# The problem:
Your response to the data below should hold nothing except the lines from the one containing "2. Fobia Kompleks" down to the one containing "wissen nicht mehr, was", reproduced exactly and without pictures.

Transcribed page contents
——
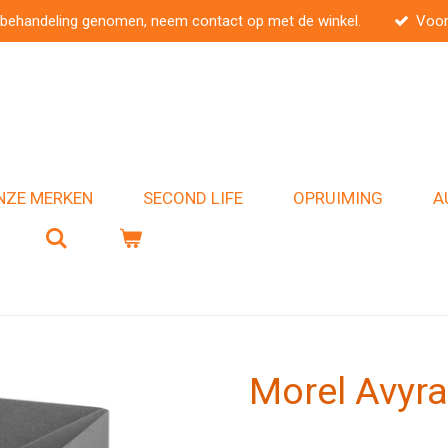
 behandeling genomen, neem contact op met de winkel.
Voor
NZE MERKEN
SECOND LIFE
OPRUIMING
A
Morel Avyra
——
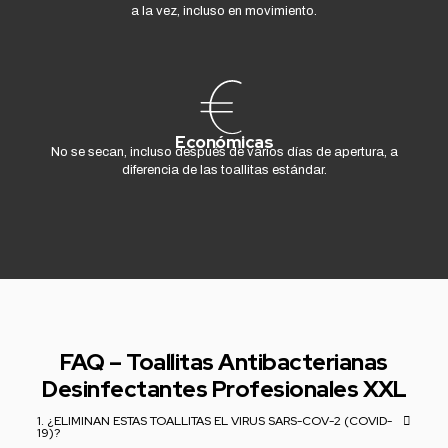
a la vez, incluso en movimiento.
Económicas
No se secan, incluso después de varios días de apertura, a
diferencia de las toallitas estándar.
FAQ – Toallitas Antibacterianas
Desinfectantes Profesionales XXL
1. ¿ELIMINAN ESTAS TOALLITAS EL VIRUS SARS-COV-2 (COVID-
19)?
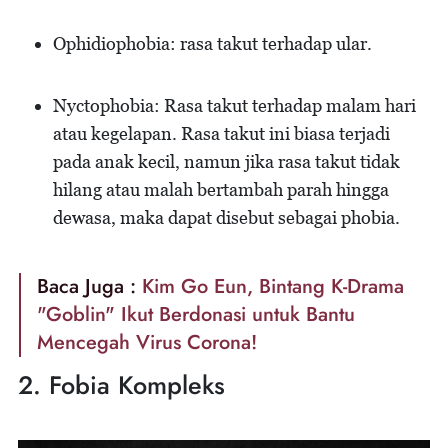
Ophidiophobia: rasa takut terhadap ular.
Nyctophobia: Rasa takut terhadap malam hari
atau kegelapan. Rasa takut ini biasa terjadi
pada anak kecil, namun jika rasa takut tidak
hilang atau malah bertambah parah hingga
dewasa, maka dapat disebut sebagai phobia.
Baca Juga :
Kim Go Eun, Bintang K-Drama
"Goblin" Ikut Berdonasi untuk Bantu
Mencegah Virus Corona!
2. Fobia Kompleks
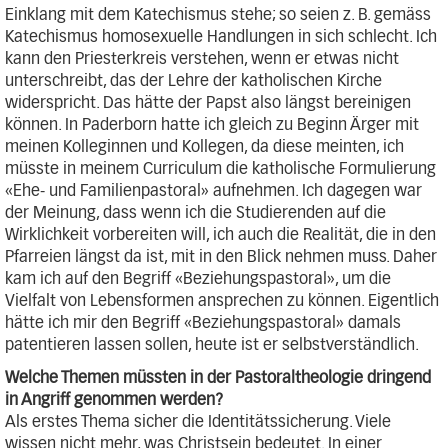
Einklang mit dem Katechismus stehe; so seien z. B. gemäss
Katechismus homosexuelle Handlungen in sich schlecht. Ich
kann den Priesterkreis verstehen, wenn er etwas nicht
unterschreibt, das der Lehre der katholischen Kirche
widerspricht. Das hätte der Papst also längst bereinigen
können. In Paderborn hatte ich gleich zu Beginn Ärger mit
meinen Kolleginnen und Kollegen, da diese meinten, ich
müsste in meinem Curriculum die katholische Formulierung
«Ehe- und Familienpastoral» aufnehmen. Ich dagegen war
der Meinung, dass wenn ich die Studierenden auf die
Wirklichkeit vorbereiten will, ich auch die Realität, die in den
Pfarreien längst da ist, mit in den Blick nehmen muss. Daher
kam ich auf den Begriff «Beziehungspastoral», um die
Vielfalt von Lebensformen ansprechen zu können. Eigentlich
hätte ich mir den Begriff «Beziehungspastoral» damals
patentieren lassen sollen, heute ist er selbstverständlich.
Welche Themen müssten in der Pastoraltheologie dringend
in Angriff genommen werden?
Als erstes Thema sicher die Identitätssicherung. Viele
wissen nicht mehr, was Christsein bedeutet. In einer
——
# Exercise solution:
2. Fobia Kompleks
Einklang mit dem Katechismus stehe; so seien z. B. gemäss
Katechismus homosexuelle Handlungen in sich schlecht. Ich
kann den Priesterkreis verstehen, wenn er etwas nicht
unterschreibt, das der Lehre der katholischen Kirche
widerspricht. Das hätte der Papst also längst bereinigen
können. In Paderborn hatte ich gleich zu Beginn Ärger mit
meinen Kolleginnen und Kollegen, da diese meinten, ich
müsste in meinem Curriculum die katholische Formulierung
«Ehe- und Familienpastoral» aufnehmen. Ich dagegen war
der Meinung, dass wenn ich die Studierenden auf die
Wirklichkeit vorbereiten will, ich auch die Realität, die in den
Pfarreien längst da ist, mit in den Blick nehmen muss. Daher
kam ich auf den Begriff «Beziehungspastoral», um die
Vielfalt von Lebensformen ansprechen zu können. Eigentlich
hätte ich mir den Begriff «Beziehungspastoral» damals
patentieren lassen sollen, heute ist er selbstverständlich.
Welche Themen müssten in der Pastoraltheologie dringend
in Angriff genommen werden?
Als erstes Thema sicher die Identitätssicherung. Viele
wissen nicht mehr, was Christsein bedeutet. In einer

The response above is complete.